[Extracted records Boundary: Start]

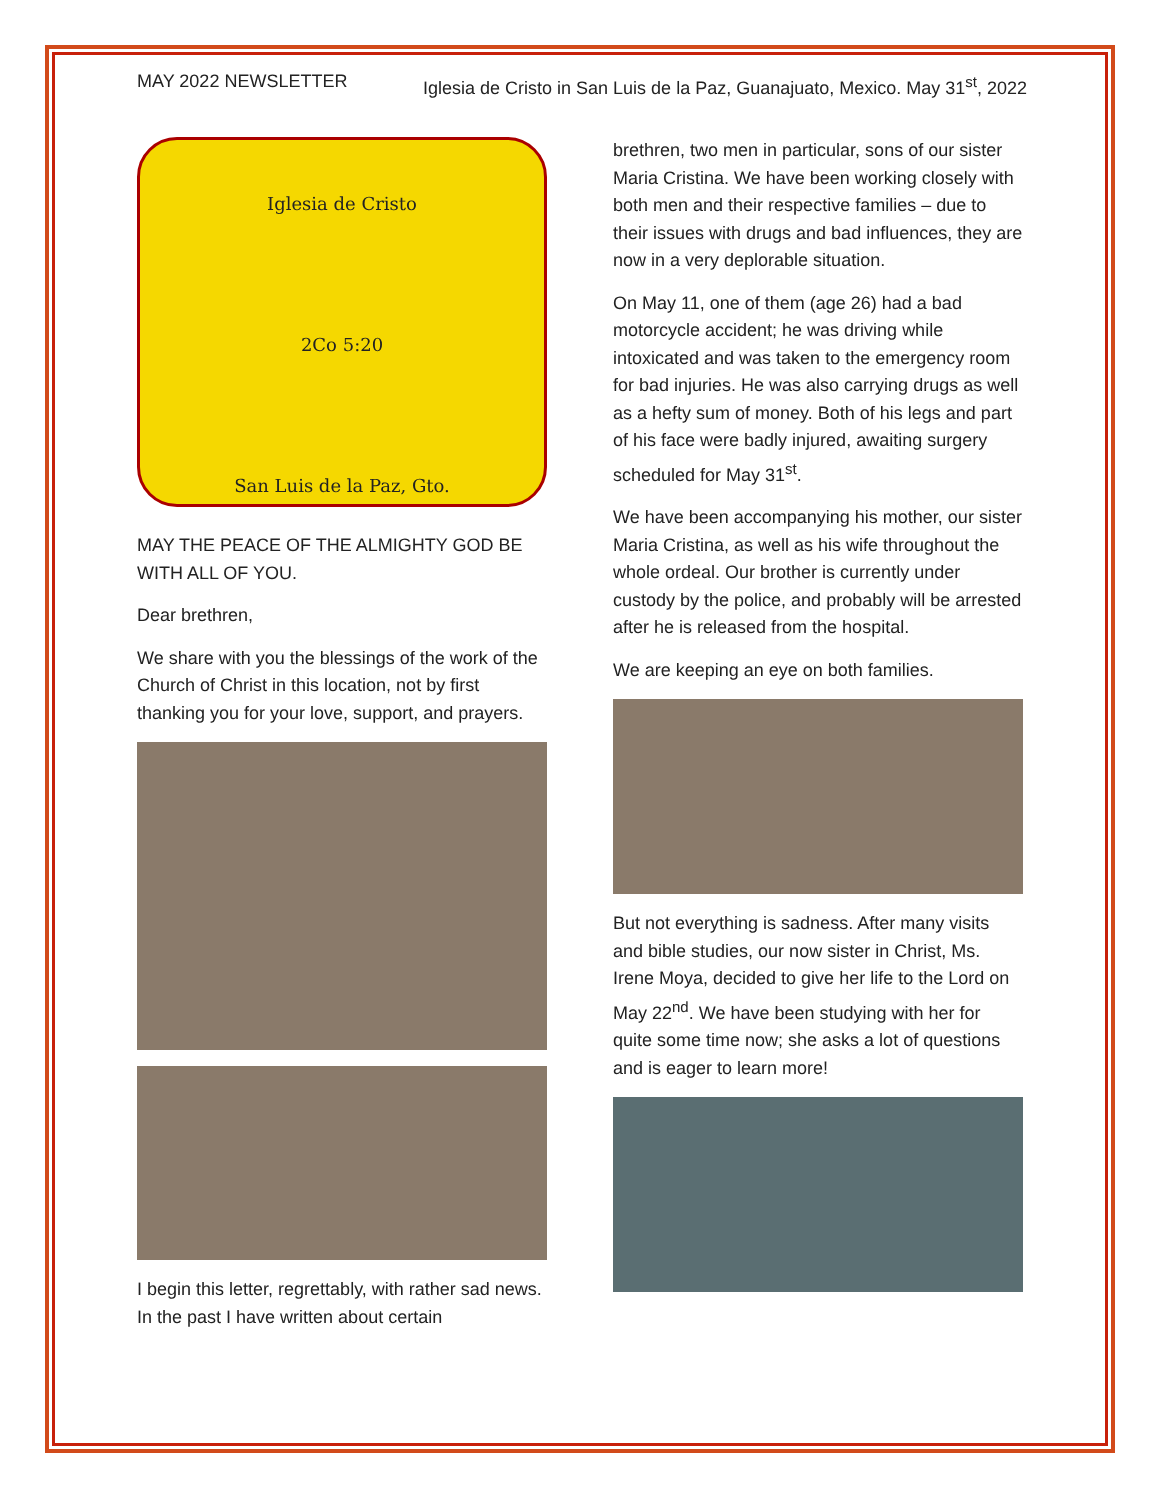MAY 2022 NEWSLETTER Iglesia de Cristo in San Luis de la Paz, Guanajuato, Mexico. May 31<sup>st</sup>, 2022
Iglesia de Cristo
2Co 5:20
San Luis de la Paz, Gto.
MAY THE PEACE OF THE ALMIGHTY GOD BE WITH ALL OF YOU.
Dear brethren,
We share with you the blessings of the work of the Church of Christ in this location, not by first thanking you for your love, support, and prayers.
I begin this letter, regrettably, with rather sad news. In the past I have written about certain
brethren, two men in particular, sons of our sister Maria Cristina. We have been working closely with both men and their respective families – due to their issues with drugs and bad influences, they are now in a very deplorable situation.
On May 11, one of them (age 26) had a bad motorcycle accident; he was driving while intoxicated and was taken to the emergency room for bad injuries. He was also carrying drugs as well as a hefty sum of money. Both of his legs and part of his face were badly injured, awaiting surgery scheduled for May 31<sup>st</sup>.
We have been accompanying his mother, our sister Maria Cristina, as well as his wife throughout the whole ordeal. Our brother is currently under custody by the police, and probably will be arrested after he is released from the hospital.
We are keeping an eye on both families.
But not everything is sadness. After many visits and bible studies, our now sister in Christ, Ms. Irene Moya, decided to give her life to the Lord on May 22<sup>nd</sup>. We have been studying with her for quite some time now; she asks a lot of questions and is eager to learn more!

[Extracted records Boundary: End]

Write out the records above exactly. Begin with the first line, end with the line holding "brethren, two men", and drop the pictures.

MAY 2022 NEWSLETTER Iglesia de Cristo in San Luis de la Paz, Guanajuato, Mexico. May 31<sup>st</sup>, 2022
Iglesia de Cristo
2Co 5:20
San Luis de la Paz, Gto.
MAY THE PEACE OF THE ALMIGHTY GOD BE WITH ALL OF YOU.
Dear brethren,
We share with you the blessings of the work of the Church of Christ in this location, not by first thanking you for your love, support, and prayers.
I begin this letter, regrettably, with rather sad news. In the past I have written about certain
brethren, two men in particular, sons of our sister Maria Cristina. We have been working closely with both men and their respective families – due to their issues with drugs and bad influences, they are now in a very deplorable situation.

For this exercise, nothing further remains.